Work instructions =
1 - In the braneworld passage, with what was the quadratic energy density in the Friedmann equations shown to be incompatible?
2 - Return verbatim the stretch of the braneworld passage from "At the end of" through "or \(Z_2\) symmetry.".

Page extract =
>>>>>

At the end of this section, we remark that the presence of the quadratic energy density in the Friedmann equations which was initially anticipated as a possible solution to the observed accelerated expansion of the Universe, was shown to be incompatible with the big-bang nucleosynthesis [113–115]. Also, it is shown that this quadratic \(\rho \) term can constrain the high energy inflationary regimes in comparison with the observational SDSS/2DF/WMAP data [116–119]. In order to reconcile the above-mentioned braneworld scenario with the \(Z_2\) symmetry or the Israel–Darmois–Lanczos condition with the observational data, one may propose that this scenario should be modified; see [120, 121]. Therefore, in the following section we will study the case of a general braneworld embedding procedure without any simplifying junction condition or \(Z_2\) symmetry.

<<<<<

Records =

>>>>>

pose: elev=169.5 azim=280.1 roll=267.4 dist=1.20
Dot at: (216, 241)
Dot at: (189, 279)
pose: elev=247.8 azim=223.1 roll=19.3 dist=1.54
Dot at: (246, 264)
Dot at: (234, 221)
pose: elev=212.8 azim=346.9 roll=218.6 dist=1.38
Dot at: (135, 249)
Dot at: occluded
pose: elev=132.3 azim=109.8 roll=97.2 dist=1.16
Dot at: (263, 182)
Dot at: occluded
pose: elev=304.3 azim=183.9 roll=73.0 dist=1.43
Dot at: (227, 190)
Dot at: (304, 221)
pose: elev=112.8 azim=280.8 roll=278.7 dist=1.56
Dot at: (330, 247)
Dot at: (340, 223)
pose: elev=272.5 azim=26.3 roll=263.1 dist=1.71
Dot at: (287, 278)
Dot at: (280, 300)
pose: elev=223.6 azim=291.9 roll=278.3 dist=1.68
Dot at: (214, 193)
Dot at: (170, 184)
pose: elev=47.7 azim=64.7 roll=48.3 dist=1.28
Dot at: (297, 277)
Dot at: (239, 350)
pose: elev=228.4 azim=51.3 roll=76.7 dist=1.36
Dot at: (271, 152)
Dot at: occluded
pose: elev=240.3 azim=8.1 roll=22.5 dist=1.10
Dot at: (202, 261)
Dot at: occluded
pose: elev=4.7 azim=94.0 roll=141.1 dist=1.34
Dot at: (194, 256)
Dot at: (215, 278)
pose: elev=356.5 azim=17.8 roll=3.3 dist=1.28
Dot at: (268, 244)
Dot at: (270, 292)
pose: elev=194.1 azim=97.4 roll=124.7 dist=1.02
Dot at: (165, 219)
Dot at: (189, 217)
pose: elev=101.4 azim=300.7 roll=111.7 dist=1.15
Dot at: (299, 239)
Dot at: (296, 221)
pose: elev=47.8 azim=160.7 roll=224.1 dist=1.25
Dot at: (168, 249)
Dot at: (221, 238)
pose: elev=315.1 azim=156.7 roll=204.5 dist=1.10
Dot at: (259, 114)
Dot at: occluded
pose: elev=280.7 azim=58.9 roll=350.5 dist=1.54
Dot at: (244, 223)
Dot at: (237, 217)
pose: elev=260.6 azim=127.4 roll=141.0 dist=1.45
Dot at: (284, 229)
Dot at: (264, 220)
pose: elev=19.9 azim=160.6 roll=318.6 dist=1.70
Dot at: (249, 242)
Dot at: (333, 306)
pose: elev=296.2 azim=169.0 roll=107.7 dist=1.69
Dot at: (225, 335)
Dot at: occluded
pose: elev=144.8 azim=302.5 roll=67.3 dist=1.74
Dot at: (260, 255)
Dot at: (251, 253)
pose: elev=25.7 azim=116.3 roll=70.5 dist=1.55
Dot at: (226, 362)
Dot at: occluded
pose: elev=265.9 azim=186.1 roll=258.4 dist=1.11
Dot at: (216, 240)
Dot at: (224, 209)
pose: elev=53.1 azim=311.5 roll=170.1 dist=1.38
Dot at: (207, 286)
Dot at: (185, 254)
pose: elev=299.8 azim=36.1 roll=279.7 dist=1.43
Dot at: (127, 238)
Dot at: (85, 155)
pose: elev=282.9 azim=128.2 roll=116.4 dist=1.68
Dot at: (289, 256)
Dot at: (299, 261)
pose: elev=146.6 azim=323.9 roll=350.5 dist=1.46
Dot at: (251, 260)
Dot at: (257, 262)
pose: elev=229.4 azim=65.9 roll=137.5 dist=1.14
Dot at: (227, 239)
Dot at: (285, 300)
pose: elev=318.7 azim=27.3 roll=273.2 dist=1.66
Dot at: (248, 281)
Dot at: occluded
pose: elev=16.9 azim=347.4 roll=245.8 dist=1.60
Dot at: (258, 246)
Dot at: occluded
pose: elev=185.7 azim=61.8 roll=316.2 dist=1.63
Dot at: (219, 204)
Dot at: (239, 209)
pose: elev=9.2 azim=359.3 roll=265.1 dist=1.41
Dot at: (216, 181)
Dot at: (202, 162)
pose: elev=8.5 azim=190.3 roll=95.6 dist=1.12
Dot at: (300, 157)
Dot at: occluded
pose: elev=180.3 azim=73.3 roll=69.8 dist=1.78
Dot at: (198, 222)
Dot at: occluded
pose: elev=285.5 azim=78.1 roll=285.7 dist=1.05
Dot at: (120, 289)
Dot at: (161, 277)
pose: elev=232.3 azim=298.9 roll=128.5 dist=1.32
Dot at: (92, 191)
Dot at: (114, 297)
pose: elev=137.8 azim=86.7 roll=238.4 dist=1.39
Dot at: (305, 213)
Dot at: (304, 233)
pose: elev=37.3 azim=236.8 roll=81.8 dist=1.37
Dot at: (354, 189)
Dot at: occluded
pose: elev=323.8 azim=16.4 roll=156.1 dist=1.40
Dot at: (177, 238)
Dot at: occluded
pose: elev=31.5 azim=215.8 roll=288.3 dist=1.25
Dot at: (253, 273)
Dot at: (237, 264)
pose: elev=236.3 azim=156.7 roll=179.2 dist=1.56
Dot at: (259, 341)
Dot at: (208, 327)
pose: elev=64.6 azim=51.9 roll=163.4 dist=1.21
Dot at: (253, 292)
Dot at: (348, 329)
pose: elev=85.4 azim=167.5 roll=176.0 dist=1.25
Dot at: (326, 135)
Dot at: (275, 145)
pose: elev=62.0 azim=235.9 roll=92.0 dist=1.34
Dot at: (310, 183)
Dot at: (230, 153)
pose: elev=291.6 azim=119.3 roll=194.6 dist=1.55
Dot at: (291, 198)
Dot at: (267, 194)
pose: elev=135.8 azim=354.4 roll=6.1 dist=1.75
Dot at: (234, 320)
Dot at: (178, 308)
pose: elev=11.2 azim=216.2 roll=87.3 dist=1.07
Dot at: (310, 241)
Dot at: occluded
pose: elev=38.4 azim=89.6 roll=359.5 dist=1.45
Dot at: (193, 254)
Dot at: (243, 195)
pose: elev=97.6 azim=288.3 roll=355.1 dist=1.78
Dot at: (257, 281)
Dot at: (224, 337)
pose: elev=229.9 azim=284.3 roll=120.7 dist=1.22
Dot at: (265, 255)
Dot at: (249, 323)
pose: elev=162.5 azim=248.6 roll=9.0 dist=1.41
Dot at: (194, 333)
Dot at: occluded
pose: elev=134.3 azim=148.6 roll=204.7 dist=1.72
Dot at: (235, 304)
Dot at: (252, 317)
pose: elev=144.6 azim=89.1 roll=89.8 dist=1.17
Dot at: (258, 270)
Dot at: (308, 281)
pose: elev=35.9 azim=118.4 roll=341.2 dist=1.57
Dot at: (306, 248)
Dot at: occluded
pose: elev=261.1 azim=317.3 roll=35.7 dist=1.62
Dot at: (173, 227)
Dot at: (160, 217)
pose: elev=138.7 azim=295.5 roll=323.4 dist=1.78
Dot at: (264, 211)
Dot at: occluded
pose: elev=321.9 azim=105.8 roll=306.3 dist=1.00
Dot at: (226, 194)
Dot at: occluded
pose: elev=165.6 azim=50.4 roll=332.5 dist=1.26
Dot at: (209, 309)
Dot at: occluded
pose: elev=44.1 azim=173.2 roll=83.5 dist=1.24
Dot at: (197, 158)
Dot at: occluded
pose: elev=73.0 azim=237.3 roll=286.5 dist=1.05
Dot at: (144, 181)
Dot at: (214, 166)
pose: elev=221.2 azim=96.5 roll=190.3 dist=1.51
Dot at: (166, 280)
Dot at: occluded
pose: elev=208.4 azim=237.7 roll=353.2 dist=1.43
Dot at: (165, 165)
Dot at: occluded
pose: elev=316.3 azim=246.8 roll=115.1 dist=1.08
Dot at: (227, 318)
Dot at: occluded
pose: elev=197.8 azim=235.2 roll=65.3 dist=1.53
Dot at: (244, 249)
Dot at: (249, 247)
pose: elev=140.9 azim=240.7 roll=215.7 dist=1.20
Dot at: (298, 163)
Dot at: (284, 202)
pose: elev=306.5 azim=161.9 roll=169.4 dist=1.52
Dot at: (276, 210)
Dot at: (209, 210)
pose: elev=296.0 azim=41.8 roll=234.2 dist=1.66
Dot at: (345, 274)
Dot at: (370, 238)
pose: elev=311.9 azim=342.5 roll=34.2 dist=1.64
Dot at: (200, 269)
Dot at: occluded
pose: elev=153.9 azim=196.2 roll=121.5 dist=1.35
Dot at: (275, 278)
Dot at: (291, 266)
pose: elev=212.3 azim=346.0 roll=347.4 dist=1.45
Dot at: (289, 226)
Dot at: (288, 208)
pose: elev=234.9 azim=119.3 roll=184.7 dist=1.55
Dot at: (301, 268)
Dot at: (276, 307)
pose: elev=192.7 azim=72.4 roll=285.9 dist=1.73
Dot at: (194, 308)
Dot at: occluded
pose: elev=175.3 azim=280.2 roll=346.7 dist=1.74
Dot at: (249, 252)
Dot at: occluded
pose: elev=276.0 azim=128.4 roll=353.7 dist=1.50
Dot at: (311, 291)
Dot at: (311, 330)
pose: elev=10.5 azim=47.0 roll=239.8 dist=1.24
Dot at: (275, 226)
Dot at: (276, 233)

<<<<<

Answers in order =
1 - Big-bang nucleosynthesis.

2 -
At the end of this section, we remark that the presence of the quadratic energy density in the Friedmann equations which was initially anticipated as a possible solution to the observed accelerated expansion of the Universe, was shown to be incompatible with the big-bang nucleosynthesis [113–115]. Also, it is shown that this quadratic \(\rho \) term can constrain the high energy inflationary regimes in comparison with the observational SDSS/2DF/WMAP data [116–119]. In order to reconcile the above-mentioned braneworld scenario with the \(Z_2\) symmetry or the Israel–Darmois–Lanczos condition with the observational data, one may propose that this scenario should be modified; see [120, 121]. Therefore, in the following section we will study the case of a general braneworld embedding procedure without any simplifying junction condition or \(Z_2\) symmetry.